YES – Surgery remains the best option for acute appendicitis
The vast majority of surgeons the world over use operative therapy as the prime mode of treatment for appendicitis. As Dr. Liu argues below, acute appendicitis can be treated successfully nonoperatively with antibiotics. That it can be done so successfully does not mean that this is the correct or best way to treat this disease, however. Appendicitis is a spectrum disease: It can present anywhere from simple and uncomplicated, to retrocecal, to perforated with abscess, and even with free perforation with diffuse purulence and generalized peritonitis.
There continues to be a small, but definite mortality due to appendicitis, mostly in cases of delayed diagnosis, as well as very significant morbidity. In the pediatric population, perforation of the appendix, which usually occurs 36-72 hours after symptoms begin, has a postoperative abscess rate requiring further therapy (drainage and/or further antibiotic treatment) in excess of 15% (Ann. Surg. 2012;256:581-5).
One of the arguments for nonoperative treatment of appendicitis is that the appendix is simply another diverticulum of the colon, and acute diverticulitis can frequently be treated successfully with antibiotics, leaving operative treatment to be delayed for subsequent bouts or for complications of the disease. However, the appendix differs from many colonic diverticula in that it frequently lies free in the abdomen whereas many colonic diverticula are surrounded by mesentery. Thus, perforation of a colonic diverticulum is immediately contained, whereas the appendix often perforates freely into the abdomen, leading to widespread contamination. The result is generalized sepsis versus controlled, localized sepsis that may be treated successfully with powerful antibiotics.
In the case of simple, controlled appendicitis, an argument can certainly be made for early treatment with antibiotics and careful clinical follow-up. Undoubtedly, many of these patients will improve. However, the difficulty lies in diagnosing the simple case without knowing who is going to progress to complication, especially in the pediatric age group. Prompt, not emergent, operation when the diagnosis is made is probably the more prudent course.
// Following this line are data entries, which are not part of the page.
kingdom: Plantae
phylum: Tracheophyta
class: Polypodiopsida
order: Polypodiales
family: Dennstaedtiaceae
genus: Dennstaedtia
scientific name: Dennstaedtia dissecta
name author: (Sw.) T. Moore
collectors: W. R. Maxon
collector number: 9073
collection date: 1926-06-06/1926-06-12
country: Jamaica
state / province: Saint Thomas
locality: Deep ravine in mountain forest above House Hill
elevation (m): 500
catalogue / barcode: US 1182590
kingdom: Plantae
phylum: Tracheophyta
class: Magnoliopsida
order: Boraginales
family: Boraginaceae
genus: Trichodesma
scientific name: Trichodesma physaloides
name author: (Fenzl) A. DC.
Finally, a few brief words should be said about laparoscopic treatment of acute appendicitis as well as drainage of well-established abscesses followed by interval appendectomy. There is little question now that laparoscopic appendectomy treats the disease as well as or better than open operation, even in cases of perforation. A low incidence of complications secondary to laparoscopy notwithstanding, this approach leads to shorter hospitalizations and faster recovery, and compares favorably with nonoperative treatment. This is a clear improvement in care over the past 20 years.
There are cases, however, where a well-established abscess exists. Immediate open operation in these cases can make a stable patient extremely septic. Such cases are probably better managed with percutaneous abscess drainage (a necessity) followed a number of weeks later by interval appendectomy (which some may consider elective). Not removing the appendix later in these cases creates some risk for recurrent appendicitis, however.
Thus, despite data that would argue for a nonoperative approach to acute appendicitis, this author firmly believes that the overwhelming long-term experience favors operative treatment of acute appendicitis once the diagnosis is made. Treatment algorithms for timing of surgery and duration of perioperative antibiotics continue to be the topic of much clinical research. However, the basic principle of operative treatment remains the safest and most expeditious approach for patients. This, after all, should be the surgeon’s goal.
Dr. Lund is an ACS Fellow and surgeon-in-chief, Phoenix Children’s Hospital, and professor of child health and surgery at the University of Arizona College of Medicine–Phoenix.
NO – There is a strong case for antibiotics to treat acute appendicitis
Most surgeons who treat acute appendicitis have had to resort to antibiotic treatment occasionally, either because of significant patient comorbidities or due to the presence of phlegmon/abscess. The first time I did so was nearly 10 years ago in a 70-year-old man with severe COPD, whose surgical mortality was estimated to be greater than 50% by my medical colleagues. After some discussion, the patient elected to try antibiotics, while I stood ready to operate at the first sign of trouble. Within 48 hours, his symptoms resolved, his laboratory findings normalized, and he was headed home.
Despite similar experiences, treating appendicitis with antibiotics has been controversial. Appendectomy has been the treatment since Fitz advocated it in 1886 and Wangensteen proposed obstruction as the cause in 1940. Wangensteen observed histological changes consistent with appendicitis in 5 out of 22 ligated appendices brought out through abdominal incisions in patients undergoing colostomy operations (Ann. Surg. 1939;110:629-47). He later concluded that "obstruction of the lumen, if maintained for a sufficient number of hours, would result in acute gangrenous appendicitis with rupture" (Surg. Gynecol. Obstet. 1940;70:799-808). Since then, generations have accepted this without question, even though many observations suggested otherwise.